I don’t like feeling like this, and I don’t like wallowing in misery when actually, my life isn’t that bad. Yes, I’ve had some difficult things to deal with over the past year or so, but I am very aware that so many people have it so much worse. My moaning about my less-than-perfect life does feel a bit along the lines of “but my diamond shoes are too tight!” sometimes, and it makes me a bit cross with myself. So, I’ve decided to start doing what my mum always told me to do: make lists of the good things. I’m going to list all of the things that have made me smile in the preceding week, however small and for whatever reason. Hopefully this will force me to stop dwelling on the negative stuff.

This may or may not end up being a regular post on this blog – I guess I’ll see how long I’m feeling this crappy and feel like I need to list the good things to cheer myself up.

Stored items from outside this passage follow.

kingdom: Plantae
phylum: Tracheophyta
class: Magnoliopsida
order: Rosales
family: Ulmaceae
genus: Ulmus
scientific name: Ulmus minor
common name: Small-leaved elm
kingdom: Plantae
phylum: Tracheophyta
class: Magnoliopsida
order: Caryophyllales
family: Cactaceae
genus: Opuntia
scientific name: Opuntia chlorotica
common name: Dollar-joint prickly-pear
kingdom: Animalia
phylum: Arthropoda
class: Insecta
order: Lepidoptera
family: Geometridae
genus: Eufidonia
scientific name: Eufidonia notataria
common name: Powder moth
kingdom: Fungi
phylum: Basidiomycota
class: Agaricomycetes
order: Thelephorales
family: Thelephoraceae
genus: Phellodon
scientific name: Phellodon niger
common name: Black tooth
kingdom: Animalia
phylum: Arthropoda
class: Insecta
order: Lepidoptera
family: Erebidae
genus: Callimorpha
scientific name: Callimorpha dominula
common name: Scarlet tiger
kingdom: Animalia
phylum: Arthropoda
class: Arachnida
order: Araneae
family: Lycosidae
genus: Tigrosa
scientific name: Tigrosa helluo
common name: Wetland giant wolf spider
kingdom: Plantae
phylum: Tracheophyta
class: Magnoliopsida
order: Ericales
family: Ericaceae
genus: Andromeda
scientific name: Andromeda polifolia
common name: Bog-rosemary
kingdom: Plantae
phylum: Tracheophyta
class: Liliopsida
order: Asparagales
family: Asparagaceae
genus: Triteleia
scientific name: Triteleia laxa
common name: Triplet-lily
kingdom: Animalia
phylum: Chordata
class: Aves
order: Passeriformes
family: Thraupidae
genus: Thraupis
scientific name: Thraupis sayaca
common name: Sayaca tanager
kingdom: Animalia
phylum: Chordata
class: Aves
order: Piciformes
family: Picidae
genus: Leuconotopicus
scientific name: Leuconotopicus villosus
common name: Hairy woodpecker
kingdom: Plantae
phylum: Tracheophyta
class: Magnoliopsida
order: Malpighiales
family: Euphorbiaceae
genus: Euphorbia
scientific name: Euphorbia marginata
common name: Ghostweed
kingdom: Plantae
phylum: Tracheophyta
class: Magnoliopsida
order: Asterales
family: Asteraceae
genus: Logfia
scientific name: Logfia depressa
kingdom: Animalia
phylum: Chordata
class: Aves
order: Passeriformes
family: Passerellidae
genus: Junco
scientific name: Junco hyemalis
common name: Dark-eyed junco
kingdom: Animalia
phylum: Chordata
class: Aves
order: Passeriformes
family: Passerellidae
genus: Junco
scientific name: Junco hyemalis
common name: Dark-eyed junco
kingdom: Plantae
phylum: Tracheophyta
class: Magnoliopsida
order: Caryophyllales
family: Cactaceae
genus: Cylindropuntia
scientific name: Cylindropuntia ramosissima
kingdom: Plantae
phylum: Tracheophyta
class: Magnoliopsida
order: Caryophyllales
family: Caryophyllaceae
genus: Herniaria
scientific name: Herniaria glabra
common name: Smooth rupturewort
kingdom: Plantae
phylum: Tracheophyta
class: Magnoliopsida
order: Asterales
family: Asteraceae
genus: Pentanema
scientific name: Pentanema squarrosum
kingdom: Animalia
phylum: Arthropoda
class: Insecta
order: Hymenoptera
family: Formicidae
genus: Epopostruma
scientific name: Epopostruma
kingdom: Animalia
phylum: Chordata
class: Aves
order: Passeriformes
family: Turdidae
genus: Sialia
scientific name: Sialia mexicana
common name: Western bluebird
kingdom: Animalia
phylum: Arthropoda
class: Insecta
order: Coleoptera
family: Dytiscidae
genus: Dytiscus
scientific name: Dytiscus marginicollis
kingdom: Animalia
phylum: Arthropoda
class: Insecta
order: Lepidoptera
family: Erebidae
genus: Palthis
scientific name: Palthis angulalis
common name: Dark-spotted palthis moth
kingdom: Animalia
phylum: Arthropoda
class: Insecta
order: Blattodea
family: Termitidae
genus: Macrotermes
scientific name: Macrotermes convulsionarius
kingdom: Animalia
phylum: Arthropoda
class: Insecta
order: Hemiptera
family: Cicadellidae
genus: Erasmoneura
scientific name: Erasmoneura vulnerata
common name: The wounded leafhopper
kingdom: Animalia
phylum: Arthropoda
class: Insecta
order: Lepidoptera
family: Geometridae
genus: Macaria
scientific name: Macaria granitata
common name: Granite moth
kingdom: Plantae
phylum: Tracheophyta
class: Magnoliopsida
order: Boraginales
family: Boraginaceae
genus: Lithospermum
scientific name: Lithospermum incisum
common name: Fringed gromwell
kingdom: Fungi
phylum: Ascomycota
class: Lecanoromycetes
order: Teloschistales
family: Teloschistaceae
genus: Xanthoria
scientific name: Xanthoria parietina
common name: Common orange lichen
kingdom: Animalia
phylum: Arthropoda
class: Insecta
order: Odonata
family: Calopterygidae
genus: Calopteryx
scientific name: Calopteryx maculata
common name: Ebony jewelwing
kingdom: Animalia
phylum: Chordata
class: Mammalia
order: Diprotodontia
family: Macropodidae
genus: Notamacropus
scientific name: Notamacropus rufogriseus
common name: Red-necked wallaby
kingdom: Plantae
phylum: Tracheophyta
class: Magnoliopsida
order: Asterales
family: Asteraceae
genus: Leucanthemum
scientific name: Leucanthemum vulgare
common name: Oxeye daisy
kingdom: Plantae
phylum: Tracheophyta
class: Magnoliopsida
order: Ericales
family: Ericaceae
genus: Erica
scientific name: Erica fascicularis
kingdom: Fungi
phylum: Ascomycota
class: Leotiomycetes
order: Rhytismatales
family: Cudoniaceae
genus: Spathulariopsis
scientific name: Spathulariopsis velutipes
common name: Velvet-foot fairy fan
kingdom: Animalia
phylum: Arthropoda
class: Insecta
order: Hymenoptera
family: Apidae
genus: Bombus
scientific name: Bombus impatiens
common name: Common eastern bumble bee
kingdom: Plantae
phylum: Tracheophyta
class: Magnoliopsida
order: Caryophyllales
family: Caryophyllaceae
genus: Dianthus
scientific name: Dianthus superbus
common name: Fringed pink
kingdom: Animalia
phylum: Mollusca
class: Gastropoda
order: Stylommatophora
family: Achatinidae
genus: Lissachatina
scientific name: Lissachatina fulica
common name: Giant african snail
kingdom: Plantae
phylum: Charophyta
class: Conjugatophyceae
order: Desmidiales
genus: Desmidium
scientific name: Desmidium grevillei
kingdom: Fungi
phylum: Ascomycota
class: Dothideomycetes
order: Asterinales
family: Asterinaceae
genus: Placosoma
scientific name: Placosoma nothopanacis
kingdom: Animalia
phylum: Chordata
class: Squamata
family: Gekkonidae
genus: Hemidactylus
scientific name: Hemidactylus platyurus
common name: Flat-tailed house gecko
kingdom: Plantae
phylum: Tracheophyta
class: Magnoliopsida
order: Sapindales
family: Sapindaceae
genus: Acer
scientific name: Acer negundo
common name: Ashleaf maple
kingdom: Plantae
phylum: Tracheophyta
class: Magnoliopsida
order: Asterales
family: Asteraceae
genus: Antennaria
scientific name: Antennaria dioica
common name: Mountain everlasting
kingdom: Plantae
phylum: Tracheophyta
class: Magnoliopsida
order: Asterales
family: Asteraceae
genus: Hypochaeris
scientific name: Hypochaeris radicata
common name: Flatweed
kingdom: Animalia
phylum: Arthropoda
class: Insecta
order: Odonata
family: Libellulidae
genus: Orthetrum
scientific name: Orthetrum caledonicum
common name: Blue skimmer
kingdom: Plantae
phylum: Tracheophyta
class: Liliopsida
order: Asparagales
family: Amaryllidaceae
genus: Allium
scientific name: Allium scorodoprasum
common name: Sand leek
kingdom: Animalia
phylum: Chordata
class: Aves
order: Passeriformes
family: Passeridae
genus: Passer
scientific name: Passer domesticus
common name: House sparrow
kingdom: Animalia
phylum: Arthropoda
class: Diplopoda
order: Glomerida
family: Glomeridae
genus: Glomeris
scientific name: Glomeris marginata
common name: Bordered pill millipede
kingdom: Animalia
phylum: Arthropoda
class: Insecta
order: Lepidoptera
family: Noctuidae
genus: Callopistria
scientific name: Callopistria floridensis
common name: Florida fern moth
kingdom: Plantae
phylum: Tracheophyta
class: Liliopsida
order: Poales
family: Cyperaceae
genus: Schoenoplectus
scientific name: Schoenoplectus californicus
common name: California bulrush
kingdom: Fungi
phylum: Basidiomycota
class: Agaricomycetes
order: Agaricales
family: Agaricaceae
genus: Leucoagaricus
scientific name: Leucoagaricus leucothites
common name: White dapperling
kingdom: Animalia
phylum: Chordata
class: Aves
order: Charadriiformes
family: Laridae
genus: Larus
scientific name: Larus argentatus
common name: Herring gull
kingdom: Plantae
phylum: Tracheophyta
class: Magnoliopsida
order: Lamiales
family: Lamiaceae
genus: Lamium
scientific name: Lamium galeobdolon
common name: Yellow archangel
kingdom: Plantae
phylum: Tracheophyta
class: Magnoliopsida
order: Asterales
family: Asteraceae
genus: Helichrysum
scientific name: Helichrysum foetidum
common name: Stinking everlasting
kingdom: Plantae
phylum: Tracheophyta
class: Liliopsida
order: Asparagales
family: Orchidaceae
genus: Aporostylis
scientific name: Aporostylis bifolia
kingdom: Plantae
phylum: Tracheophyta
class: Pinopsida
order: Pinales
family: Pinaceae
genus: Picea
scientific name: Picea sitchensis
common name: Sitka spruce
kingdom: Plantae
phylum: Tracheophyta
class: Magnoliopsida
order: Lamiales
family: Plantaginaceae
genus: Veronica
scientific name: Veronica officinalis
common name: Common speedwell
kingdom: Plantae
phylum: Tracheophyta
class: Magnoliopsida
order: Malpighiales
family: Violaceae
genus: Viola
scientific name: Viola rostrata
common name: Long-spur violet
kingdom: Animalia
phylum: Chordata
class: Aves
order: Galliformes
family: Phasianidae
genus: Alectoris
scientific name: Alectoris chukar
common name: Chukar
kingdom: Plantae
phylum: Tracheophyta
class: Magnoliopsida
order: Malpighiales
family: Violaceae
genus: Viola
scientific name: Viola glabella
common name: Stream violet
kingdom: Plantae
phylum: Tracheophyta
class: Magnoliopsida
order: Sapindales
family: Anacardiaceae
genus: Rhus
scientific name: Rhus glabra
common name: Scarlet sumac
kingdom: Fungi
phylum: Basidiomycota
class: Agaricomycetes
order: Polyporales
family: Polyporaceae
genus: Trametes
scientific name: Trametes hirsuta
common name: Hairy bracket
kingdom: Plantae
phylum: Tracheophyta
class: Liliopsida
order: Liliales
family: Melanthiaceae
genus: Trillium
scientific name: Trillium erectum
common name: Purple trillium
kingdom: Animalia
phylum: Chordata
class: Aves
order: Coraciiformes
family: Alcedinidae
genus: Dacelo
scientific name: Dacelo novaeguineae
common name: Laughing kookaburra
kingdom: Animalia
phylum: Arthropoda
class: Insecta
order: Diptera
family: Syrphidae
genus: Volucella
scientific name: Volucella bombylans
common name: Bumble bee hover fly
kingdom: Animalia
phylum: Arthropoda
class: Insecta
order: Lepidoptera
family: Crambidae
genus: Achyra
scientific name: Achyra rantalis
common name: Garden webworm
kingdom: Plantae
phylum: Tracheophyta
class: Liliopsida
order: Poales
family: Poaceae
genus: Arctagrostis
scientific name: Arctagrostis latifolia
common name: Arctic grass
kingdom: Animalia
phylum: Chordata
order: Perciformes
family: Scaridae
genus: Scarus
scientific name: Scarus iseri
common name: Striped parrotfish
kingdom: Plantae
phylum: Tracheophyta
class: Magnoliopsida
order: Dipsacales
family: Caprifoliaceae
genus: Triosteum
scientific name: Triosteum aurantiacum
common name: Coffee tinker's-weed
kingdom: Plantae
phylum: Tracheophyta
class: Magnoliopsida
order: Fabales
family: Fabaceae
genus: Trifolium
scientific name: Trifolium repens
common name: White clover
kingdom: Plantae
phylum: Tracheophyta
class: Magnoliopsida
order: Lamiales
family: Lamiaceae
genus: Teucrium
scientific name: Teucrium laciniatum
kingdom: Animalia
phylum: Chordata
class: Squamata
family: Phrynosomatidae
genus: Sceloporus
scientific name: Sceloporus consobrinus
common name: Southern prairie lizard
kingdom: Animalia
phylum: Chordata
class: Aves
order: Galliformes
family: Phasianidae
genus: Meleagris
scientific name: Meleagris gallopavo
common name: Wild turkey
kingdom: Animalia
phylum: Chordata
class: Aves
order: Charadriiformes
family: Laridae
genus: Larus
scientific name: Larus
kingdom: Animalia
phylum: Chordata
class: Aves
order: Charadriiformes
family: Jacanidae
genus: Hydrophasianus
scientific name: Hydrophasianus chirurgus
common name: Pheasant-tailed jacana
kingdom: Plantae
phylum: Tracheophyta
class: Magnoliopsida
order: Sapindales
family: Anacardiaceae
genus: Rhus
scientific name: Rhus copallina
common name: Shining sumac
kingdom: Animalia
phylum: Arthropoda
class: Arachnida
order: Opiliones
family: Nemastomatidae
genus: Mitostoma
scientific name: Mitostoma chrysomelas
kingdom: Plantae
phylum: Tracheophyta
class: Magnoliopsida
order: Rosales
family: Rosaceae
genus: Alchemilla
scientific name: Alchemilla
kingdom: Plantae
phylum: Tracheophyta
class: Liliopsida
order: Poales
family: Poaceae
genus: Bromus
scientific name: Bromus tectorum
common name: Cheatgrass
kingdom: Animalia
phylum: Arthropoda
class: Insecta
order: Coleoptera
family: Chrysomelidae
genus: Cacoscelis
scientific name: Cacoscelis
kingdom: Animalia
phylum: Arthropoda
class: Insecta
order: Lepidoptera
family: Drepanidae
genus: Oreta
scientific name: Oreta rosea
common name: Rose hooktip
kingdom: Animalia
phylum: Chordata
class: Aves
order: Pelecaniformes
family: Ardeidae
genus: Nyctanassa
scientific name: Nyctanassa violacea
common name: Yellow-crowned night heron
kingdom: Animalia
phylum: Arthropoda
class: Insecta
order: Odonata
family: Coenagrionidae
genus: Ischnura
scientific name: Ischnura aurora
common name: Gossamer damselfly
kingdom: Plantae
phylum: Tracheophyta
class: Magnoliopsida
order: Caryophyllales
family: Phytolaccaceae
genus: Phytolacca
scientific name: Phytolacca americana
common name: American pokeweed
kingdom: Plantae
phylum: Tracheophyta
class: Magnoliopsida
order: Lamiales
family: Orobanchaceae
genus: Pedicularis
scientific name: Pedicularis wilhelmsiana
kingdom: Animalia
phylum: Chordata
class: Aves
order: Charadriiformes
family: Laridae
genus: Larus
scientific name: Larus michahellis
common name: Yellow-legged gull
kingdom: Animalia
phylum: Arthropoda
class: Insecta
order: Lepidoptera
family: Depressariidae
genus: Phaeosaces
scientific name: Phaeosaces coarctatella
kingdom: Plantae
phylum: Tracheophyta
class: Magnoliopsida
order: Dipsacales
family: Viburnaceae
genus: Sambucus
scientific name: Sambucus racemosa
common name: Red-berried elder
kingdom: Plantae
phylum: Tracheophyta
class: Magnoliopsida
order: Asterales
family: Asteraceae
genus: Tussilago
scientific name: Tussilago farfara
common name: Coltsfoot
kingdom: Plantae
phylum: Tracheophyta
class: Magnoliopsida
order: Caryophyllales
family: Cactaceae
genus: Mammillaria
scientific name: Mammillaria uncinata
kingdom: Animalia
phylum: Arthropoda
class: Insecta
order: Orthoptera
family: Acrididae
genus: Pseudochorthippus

So, here are the things that made me happy this week:

1. Sunshine!

I don’t know if you’ve noticed, but it’s been FRIKKIN’ GORGEOUS out this week, at least in my neck of the woods. Perfect weather for me: sunny, but not too hot. I don’t cope well with extremes*, weather-wise: I’m equally likely to complain bitterly about it being too cold or too hot. This week was neither: just sunny, and warm enough for pretty dresses, and generally lovely. Good times :)

2. Family!

Grandma’s funeral was yesterday, which went well (as well as funerals generally go, anyway). That made it a sad day, but the silver lining was that because I live much closer to my grandparents’ former home than any of the rest of my family, my dad and two of my sisters stayed over at mine yesterday. No words for how much I love having my family here. Just being able to spend an evening with several of the people I love the most made up for what was otherwise quite a crappy week.

3. Books!

Went into town today, and despite my pledge to stop buying new books until I’ve diminished my TBR pile somewhat, I couldn’t resist having a look around the charity shops and the used book stall at the market to see if there was anything worth picking up. I was glad I had: I managed to pick up copies of Northern Lights and The Amber Spyglass for £1 each from the market – I’ve been wanting to get my own copies of those for ages, I had them years ago but they’re kind of shared, family copies so they live at home on my Mum’s old bookshelves. I just need to find a copy of The Subtle Knife now to complete the set! I also picked up almost-new copies of George RR Martin’s A Storm of Swords parts 1 and 2 from a charity shop. They’ve been on my reading list for a while: I borrowed the first two books in the Song of Ice and Fire series from a friend at the end of last year and absolutely loved them. Had been saving up Amazon vouchers to buy the next few in the series anyway, so now I’ve saved myself a bit!

4. The Hunger Games!

Went to see the Hunger Games on Tuesday with some lovely folks from the book club I go to. Loved it. So great to see a film of a book I loved that wasn’t a disappointment. I don’t think it’s as good as the book – films never are IMO – but it’s pretty close. The casting is absolutely spot on as well: I loved Katniss and Peeta, even though neither were exactly as I’d pictured them. Woody Harrelson is perfect as Haymitch, and Lenny Kravitz is beyond perfect as Cinna – I just wish he’d been in it a bit more! I loved Effie Trinket too – she was exactly as I’d pictured her. And the girl who plays Rue is just impossibly cute – she’s like a tiny angel. I defy anyone who has a heart not to be in floods of tears at *that* scene.

There. Quite a lot to smile about this week, actually. I feel in a better mood already :)

* “Extremes” in this case means anything deviating more than a few degrees from standard room temperature. Yes, I know, I’m a wuss.